Satu-satunya pilihan adalah kredit tengkulak dengan bunga yang tinggi dan ketentuan yang sangat merugikan. Akibatnya, anak petani segan untuk melanjutkan mata pencaharian orangtuanya.
Begitu pula para petani itu sendiri tidak ingin anaknya terjebak dalam 'lingkaran setan' sepeti yang mereka alami. Regenerasi pun terputus dan bahkan diperkirakan akan terjadi krisis petani dalam 10 tahun ke depan.
Barang tentu hal ini tidak diinginkan oleh pemerintah RI. Terlebih di masa krisis yang tak tentu kapan selesainya, ketahanan pangan (food security) 287 juta jiwa harus tetap terjaga.
Ditambah, Indonesia memiliki ambisi untuk memanfaatkan peluang ekspor produksi pertanian di masa kelangkaan pangan global ini.
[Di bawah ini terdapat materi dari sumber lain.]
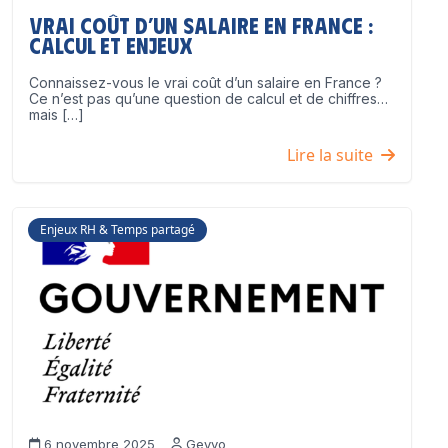
Vrai coût d’un salaire en France :
calcul et enjeux
Connaissez-vous le vrai coût d’un salaire en France ?
Ce n’est pas qu’une question de calcul et de chiffres…
mais […]
Lire la suite
Enjeux RH & Temps partagé
6 novembre 2025
Geyvo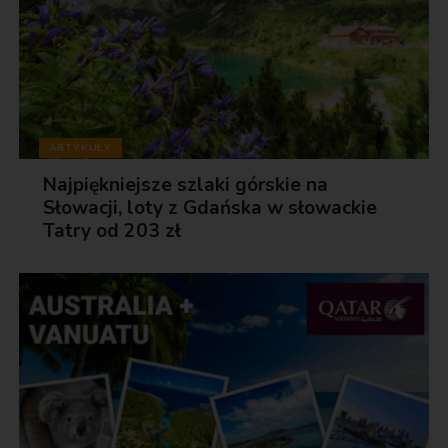
ARTYKUŁY
Najpiękniejsze szlaki górskie na
Słowacji, loty z Gdańska w słowackie
Tatry od 203 zł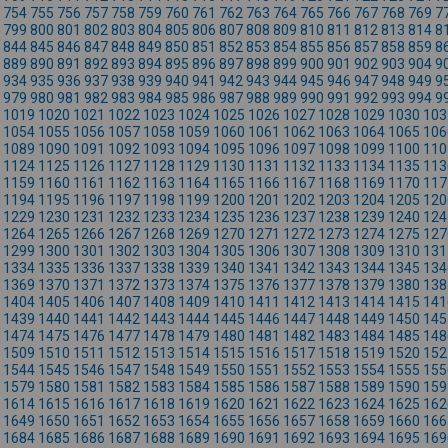
754
755
756
757
758
759
760
761
762
763
764
765
766
767
768
769
7
799
800
801
802
803
804
805
806
807
808
809
810
811
812
813
814
8
844
845
846
847
848
849
850
851
852
853
854
855
856
857
858
859
8
889
890
891
892
893
894
895
896
897
898
899
900
901
902
903
904
9
934
935
936
937
938
939
940
941
942
943
944
945
946
947
948
949
9
979
980
981
982
983
984
985
986
987
988
989
990
991
992
993
994
9
1019
1020
1021
1022
1023
1024
1025
1026
1027
1028
1029
1030
103
1054
1055
1056
1057
1058
1059
1060
1061
1062
1063
1064
1065
106
1089
1090
1091
1092
1093
1094
1095
1096
1097
1098
1099
1100
110
1124
1125
1126
1127
1128
1129
1130
1131
1132
1133
1134
1135
113
1159
1160
1161
1162
1163
1164
1165
1166
1167
1168
1169
1170
117
1194
1195
1196
1197
1198
1199
1200
1201
1202
1203
1204
1205
120
1229
1230
1231
1232
1233
1234
1235
1236
1237
1238
1239
1240
124
1264
1265
1266
1267
1268
1269
1270
1271
1272
1273
1274
1275
127
1299
1300
1301
1302
1303
1304
1305
1306
1307
1308
1309
1310
131
1334
1335
1336
1337
1338
1339
1340
1341
1342
1343
1344
1345
134
1369
1370
1371
1372
1373
1374
1375
1376
1377
1378
1379
1380
138
1404
1405
1406
1407
1408
1409
1410
1411
1412
1413
1414
1415
141
1439
1440
1441
1442
1443
1444
1445
1446
1447
1448
1449
1450
145
1474
1475
1476
1477
1478
1479
1480
1481
1482
1483
1484
1485
148
1509
1510
1511
1512
1513
1514
1515
1516
1517
1518
1519
1520
152
1544
1545
1546
1547
1548
1549
1550
1551
1552
1553
1554
1555
155
1579
1580
1581
1582
1583
1584
1585
1586
1587
1588
1589
1590
159
1614
1615
1616
1617
1618
1619
1620
1621
1622
1623
1624
1625
162
1649
1650
1651
1652
1653
1654
1655
1656
1657
1658
1659
1660
166
1684
1685
1686
1687
1688
1689
1690
1691
1692
1693
1694
1695
169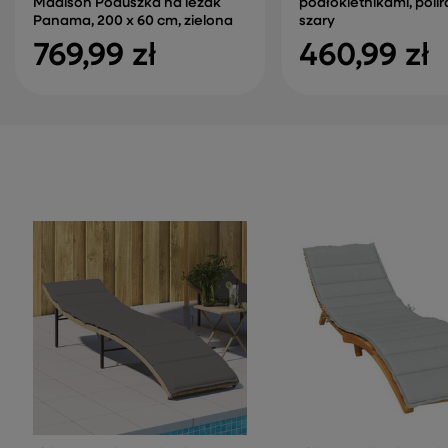
Madison Poduszka na leżak
podłokietnikami, polir
Panama, 200 x 60 cm, zielona
szary
769,99 zł
460,99 zł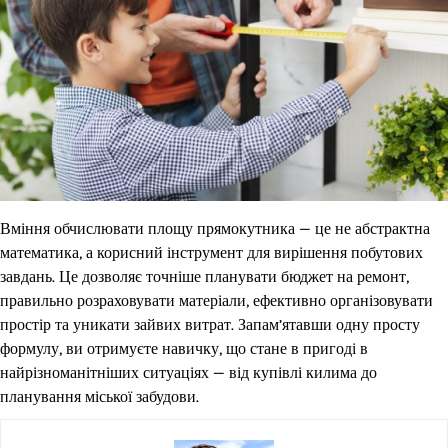
Вміння обчислювати площу прямокутника — це не абстрактна
математика, а корисний інструмент для вирішення побутових
завдань. Це дозволяє точніше планувати бюджет на ремонт,
правильно розраховувати матеріали, ефективно організовувати
простір та уникати зайвих витрат. Запам’ятавши одну просту
формулу, ви отримуєте навичку, що стане в пригоді в
найрізноманітніших ситуаціях — від купівлі килима до
планування міської забудови.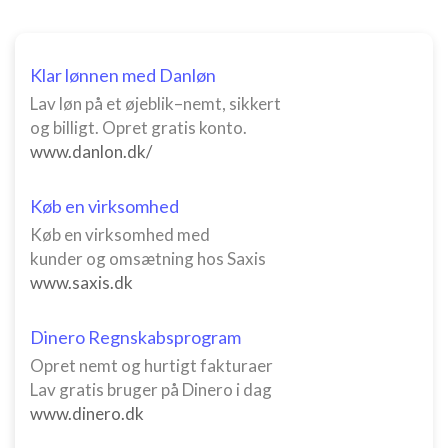
indhold
IAB Special Features:
Klar lønnen med Danløn
Bruge præcise geografiske
placeringsoplysninger
Lav løn på et øjeblik–nemt, sikkert
og billigt. Opret gratis konto.
Identificere enheder baseret på aktivt
www.danlon.dk/
anmodede oplysninger
Ikke-IAB-behandlingsformål:
Køb en virksomhed
Nødvendig
Køb en virksomhed med
Ydeevne
kunder og omsætning hos Saxis
www.saxis.dk
Funktionel
Dinero Regnskabsprogram
Annoncering / marketing
Opret nemt og hurtigt fakturaer
Lav gratis bruger på Dinero i dag
www.dinero.dk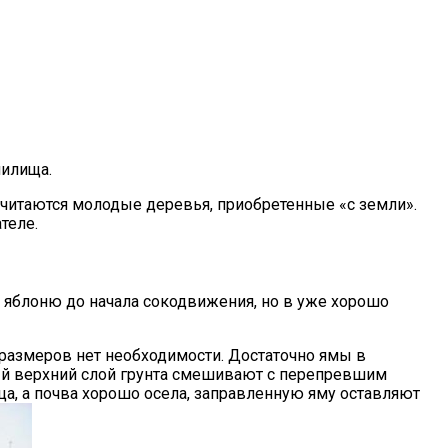
нилища.
читаются молодые деревья, приобретенные «с земли».
теле.
ь яблоню до начала сокодвижения, но в уже хорошо
 размеров нет необходимости. Достаточно ямы в
ный верхний слой грунта смешивают с перепревшим
а, а почва хорошо осела, заправленную яму оставляют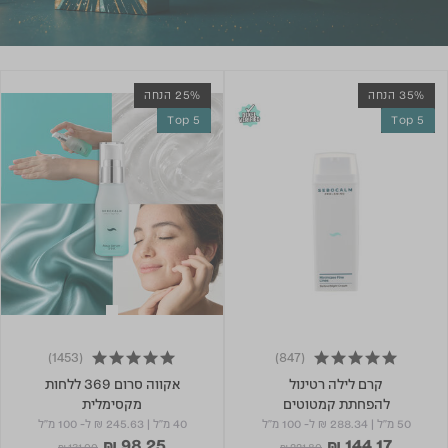
35% הנחה
25% הנחה
Top 5
Top 5
(1453)
(847)
4.9 star rating
4.8 star rating
קרם לילה רטינול
אקווה סרום 369 ללחות
להפחתת קמטוטים
מקסימלית
50 מ"ל
|
₪ 288.34
ל- 100 מ"ל
40 מ"ל
|
₪ 245.63
ל- 100 מ"ל
₪ 98.25
₪ 144.17
Price reduced from
to
Price reduced from
to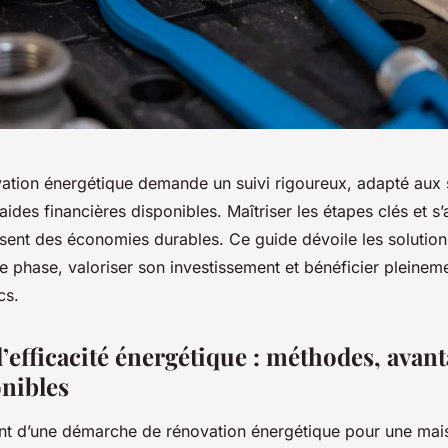
vation énergétique demande un suivi rigoureux, adapté aux s
aides financières disponibles. Maîtriser les étapes clés et s
ssent des économies durables. Ce guide dévoile les solution
e phase, valoriser son investissement et bénéficier pleinem
cs.
’efficacité énergétique : méthodes, avant
onibles
t d’une démarche de rénovation énergétique pour une maiso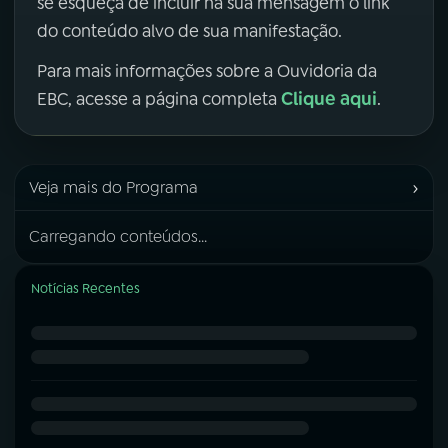
se esqueça de incluir na sua mensagem o link
do conteúdo alvo de sua manifestação.
Para mais informações sobre a Ouvidoria da
Clique aqui
EBC, acesse a página completa
.
›
Veja mais do Programa
Carregando conteúdos...
Notícias Recentes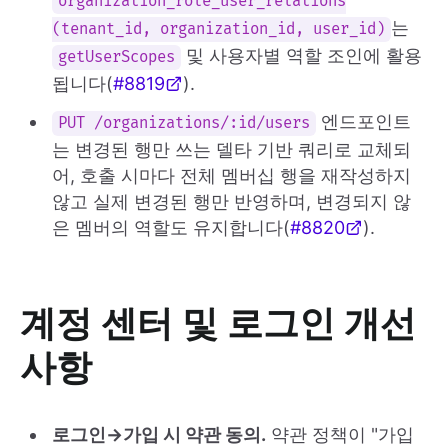
organization_role_user_relations
는
(tenant_id, organization_id, user_id)
및 사용자별 역할 조인에 활용
getUserScopes
됩니다(
#8819
).
엔드포인트
PUT /organizations/:id/users
는 변경된 행만 쓰는 델타 기반 쿼리로 교체되
어, 호출 시마다 전체 멤버십 행을 재작성하지
않고 실제 변경된 행만 반영하며, 변경되지 않
은 멤버의 역할도 유지합니다(
#8820
).
계정 센터 및 로그인 개선
사항
로그인→가입 시 약관 동의.
약관 정책이 "가입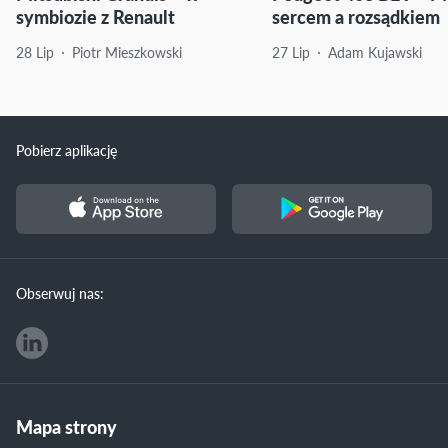
symbiozie z Renault
sercem a rozsądkiem
28 Lip
Piotr Mieszkowski
27 Lip
Adam Kujawski
Pobierz aplikację
Obserwuj nas:
Mapa strony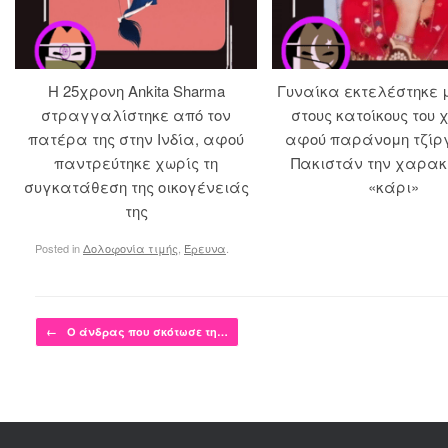
Η 25χρονη Ankita Sharma
Γυναίκα εκτελέστηκε
στραγγαλίστηκε από τον
στους κατοίκους του 
πατέρα της στην Ινδία, αφού
αφού παράνομη τζίρ
παντρεύτηκε χωρίς τη
Πακιστάν την χαρακ
συγκατάθεση της οικογένειάς
«κάρι»
της
Posted in
Δολοφονία τιμής
,
Έρευνα
.
Post navigation
←
Ο άνδρας που σκότωσε τη…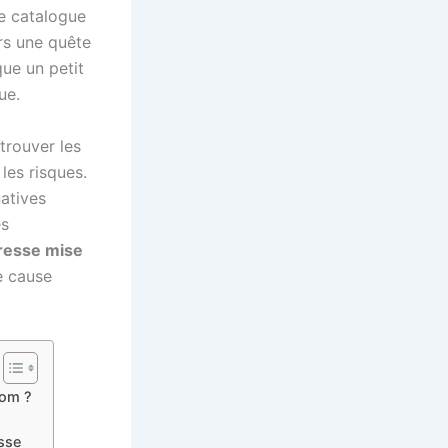
e catalogue
rs une quête
que un petit
ue.
trouver les
les risques.
natives
es
resse mise
e cause
com ?
esse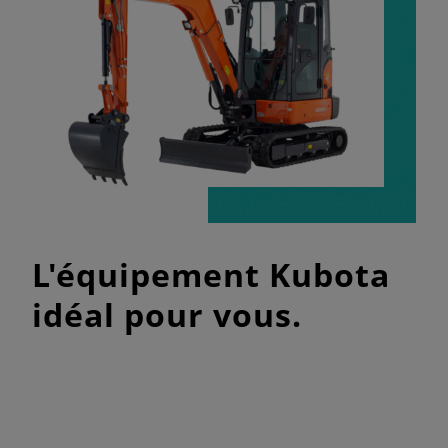
L'équipement Kubota
idéal pour vous.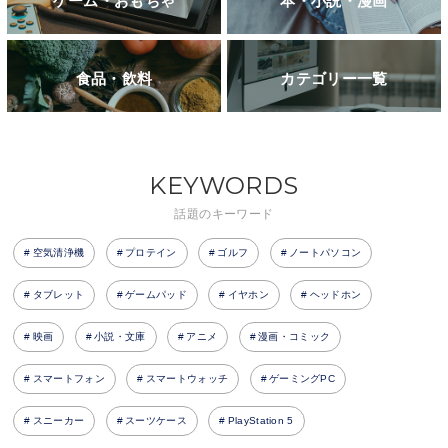
ゲーム・おもちゃ
本・小説・漫画
食品・飲料
カテゴリー一覧
KEYWORDS
話題のキーワード
空気清浄機
プロテイン
ゴルフ
ノートパソコン
タブレット
ゲームパッド
イヤホン
ヘッドホン
映画
小説・文庫
アニメ
漫画・コミック
スマートフォン
スマートウォッチ
ゲーミングPC
スニーカー
スーツケース
PlayStation 5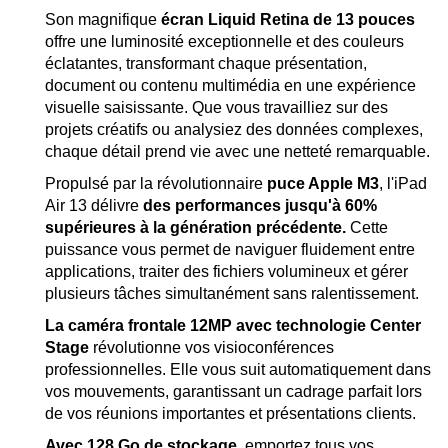
Son magnifique
écran Liquid Retina de 13 pouces
offre une luminosité exceptionnelle et des couleurs
éclatantes, transformant chaque présentation,
document ou contenu multimédia en une expérience
visuelle saisissante. Que vous travailliez sur des
projets créatifs ou analysiez des données complexes,
chaque détail prend vie avec une netteté remarquable.
Propulsé par la révolutionnaire
puce Apple M3
, l'iPad
Air 13 délivre
des performances jusqu'à 60%
supérieures à la génération précédente.
Cette
puissance vous permet de naviguer fluidement entre
applications, traiter des fichiers volumineux et gérer
plusieurs tâches simultanément sans ralentissement.
La caméra frontale 12MP
avec technologie Center
Stage
révolutionne vos visioconférences
professionnelles. Elle vous suit automatiquement dans
vos mouvements, garantissant un cadrage parfait lors
de vos réunions importantes et présentations clients.
Avec 128 Go de stockage
, emportez tous vos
Belakangan, Pemerintah telah mencanangkan program Gerakan Tiga Kali Ekspor (Gratieks). Yakni, memasang target bahwa ekspor pertanian harus meningkat hingga tiga kali lipat. Untuk merealisasikannya, telah dikucurkan anggaran Kredit Usaha Rakyat (KUR) senilai Rp50 triliun.
Apakah itu cukup?
Sudah pasti tidak, petani sebagai pelaku pertanian terdepan perlu dijamin kesejahteraannya dan meningkatnya pendapatan.
Petani Punya Banyak Pilihan
Saya lupa siapa yang mengucapkan, seingatnya saya adalah tokoh pertanian di India. Dia pernah berkata,
"Reformasi pertanian adalah ketika petani dapat menjual panennya kapanpun dan kepada siapapun".Â
Sejujurnya dalam kalimat sederhana ini sarat akan mimpi para petani sejak lama.
Selama ini, petani umumnya terpaksa menjual panennya pada saat itu juga. Karena mereka tidak memiliki prasarana gudang penyimpanan yang memadai. Ditambah dengan jerat tengkulak yang tidak bisa bebas dengan mudah.